> **WHAT YOU HAVE TO DO**: Count the lines in the items below that contain the string "cycle", treating uppercase and lowercase as different, and give only the number.

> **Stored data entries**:
········
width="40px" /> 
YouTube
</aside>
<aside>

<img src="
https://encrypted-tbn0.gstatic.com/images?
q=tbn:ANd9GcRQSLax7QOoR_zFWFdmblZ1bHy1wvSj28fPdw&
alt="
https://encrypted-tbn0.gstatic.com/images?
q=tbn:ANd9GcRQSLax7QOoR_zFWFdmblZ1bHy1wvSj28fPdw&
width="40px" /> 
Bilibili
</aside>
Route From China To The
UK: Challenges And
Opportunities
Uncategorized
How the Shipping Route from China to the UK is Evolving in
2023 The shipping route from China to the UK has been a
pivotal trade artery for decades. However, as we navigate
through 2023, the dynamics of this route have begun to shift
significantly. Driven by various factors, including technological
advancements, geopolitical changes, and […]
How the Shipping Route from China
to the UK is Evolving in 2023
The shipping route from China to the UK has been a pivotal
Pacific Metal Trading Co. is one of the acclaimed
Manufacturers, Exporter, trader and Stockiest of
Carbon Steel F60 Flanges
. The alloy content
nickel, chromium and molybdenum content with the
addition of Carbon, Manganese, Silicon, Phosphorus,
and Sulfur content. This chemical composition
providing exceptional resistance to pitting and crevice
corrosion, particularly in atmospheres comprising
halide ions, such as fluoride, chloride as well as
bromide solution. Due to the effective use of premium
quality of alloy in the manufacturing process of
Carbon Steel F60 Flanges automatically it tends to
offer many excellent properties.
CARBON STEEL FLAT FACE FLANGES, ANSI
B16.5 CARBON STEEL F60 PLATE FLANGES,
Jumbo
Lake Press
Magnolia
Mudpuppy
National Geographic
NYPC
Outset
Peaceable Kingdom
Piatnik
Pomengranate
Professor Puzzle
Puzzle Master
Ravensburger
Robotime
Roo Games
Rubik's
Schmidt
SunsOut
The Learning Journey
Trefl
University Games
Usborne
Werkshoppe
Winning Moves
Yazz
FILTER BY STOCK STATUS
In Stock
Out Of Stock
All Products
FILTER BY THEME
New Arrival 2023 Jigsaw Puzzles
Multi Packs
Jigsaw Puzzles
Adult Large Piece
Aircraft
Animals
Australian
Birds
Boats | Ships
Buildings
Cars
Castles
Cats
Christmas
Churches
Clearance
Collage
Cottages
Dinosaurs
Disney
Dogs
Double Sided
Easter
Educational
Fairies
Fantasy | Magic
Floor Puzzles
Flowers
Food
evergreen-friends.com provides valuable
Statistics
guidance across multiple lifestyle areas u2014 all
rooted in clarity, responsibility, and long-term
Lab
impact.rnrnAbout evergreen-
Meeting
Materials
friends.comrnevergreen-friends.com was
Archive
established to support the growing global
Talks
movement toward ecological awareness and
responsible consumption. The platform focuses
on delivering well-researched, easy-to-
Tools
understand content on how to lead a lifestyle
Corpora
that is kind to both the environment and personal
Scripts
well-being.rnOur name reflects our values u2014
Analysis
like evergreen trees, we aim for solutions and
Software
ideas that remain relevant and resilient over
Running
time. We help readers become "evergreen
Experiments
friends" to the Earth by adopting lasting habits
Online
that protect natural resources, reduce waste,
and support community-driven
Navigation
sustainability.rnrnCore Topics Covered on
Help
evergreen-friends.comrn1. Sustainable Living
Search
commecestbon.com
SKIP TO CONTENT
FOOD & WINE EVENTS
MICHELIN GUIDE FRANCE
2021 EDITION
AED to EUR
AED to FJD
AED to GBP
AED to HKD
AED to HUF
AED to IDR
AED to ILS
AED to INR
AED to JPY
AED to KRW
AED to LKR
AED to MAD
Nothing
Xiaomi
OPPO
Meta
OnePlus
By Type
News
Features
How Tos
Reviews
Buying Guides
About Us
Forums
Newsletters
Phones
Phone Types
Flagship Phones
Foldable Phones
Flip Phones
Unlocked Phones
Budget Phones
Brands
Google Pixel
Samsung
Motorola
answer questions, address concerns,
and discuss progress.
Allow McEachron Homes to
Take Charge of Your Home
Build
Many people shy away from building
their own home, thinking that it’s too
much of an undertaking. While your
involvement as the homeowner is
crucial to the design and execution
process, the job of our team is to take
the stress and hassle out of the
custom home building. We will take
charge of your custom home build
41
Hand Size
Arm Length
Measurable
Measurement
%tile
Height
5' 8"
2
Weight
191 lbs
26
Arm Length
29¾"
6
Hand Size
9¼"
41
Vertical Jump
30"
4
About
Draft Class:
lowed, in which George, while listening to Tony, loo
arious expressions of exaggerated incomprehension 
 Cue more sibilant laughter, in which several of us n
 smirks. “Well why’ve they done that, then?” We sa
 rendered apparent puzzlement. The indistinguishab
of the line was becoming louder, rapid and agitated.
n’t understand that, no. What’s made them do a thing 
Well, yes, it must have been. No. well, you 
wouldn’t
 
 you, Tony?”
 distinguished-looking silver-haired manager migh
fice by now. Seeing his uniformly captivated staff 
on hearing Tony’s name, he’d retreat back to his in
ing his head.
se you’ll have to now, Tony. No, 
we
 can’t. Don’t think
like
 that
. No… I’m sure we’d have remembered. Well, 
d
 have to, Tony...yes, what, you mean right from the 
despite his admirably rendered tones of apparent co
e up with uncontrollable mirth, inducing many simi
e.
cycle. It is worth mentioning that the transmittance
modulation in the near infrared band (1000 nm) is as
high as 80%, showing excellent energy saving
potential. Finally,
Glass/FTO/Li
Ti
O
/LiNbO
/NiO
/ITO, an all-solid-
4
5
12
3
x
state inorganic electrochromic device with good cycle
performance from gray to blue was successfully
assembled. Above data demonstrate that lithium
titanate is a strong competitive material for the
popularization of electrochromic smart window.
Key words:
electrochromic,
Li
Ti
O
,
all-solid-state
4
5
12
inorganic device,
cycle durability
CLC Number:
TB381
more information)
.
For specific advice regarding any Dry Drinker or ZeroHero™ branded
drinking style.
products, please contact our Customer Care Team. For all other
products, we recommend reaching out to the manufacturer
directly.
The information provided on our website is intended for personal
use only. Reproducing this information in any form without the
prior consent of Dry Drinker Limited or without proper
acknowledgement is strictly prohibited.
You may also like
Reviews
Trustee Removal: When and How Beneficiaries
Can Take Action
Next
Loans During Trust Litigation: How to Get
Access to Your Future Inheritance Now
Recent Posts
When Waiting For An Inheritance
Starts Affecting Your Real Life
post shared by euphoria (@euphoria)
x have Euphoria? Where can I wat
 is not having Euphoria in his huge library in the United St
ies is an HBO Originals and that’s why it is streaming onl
········
> **REPLY**: 3